*Extracted text*:
╔══

More than seventy years later, the Supreme Court stated: “This equitable doctrine [tolling a statute of limitation because of concealment of fraud] is read into every federal statute of limitation.”
Holmberg v. Armbrecht,
327 U.S. 392, 397, 66 S.Ct. 582, 585, 90 L.Ed. 743 (1946). Nonetheless, in
Wells v. Place,
92 F.Supp. 477 (N.D.Ohio 1950), the district court rejected a bankruptcy trustee’s contention that the two-year limitation period for avoiding fraudulent transfers, prescribed by section 11(e) of the Bankruptcy Act of 1898 as amended, was tolled until the fraud was, or in the exercise of due diligence could have been, discovered.
Wells
is not materially distinguishable from
Bailey v. Glover, supra,
which has never been overruled.

╚══

*Data section*:
╔══

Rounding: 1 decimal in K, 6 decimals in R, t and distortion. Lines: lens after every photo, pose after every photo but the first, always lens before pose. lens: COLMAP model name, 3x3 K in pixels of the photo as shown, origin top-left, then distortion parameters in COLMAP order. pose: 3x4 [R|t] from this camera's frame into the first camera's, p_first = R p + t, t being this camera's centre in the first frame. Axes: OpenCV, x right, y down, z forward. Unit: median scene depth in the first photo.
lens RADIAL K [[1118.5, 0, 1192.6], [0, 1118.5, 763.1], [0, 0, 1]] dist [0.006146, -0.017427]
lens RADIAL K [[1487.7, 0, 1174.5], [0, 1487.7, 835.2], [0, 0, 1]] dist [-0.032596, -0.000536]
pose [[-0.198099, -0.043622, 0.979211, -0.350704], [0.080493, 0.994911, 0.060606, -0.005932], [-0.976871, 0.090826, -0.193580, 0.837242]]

╚══

*Assigned task 1*: From the legal passage on tolling limitation periods, copy the part that opens with the words containing "More than seventy" and closes with "have been, discovered.".
*Assigned task 2*: In the legal passage on tolling limitation periods, which case does the passage say has never been overruled?

*Your response 1*:
More than seventy years later, the Supreme Court stated: “This equitable doctrine [tolling a statute of limitation because of concealment of fraud] is read into every federal statute of limitation.”
Holmberg v. Armbrecht,
327 U.S. 392, 397, 66 S.Ct. 582, 585, 90 L.Ed. 743 (1946). Nonetheless, in
Wells v. Place,
92 F.Supp. 477 (N.D.Ohio 1950), the district court rejected a bankruptcy trustee’s contention that the two-year limitation period for avoiding fraudulent transfers, prescribed by section 11(e) of the Bankruptcy Act of 1898 as amended, was tolled until the fraud was, or in the exercise of due diligence could have been, discovered.

*Your response 2*: Bailey v. Glover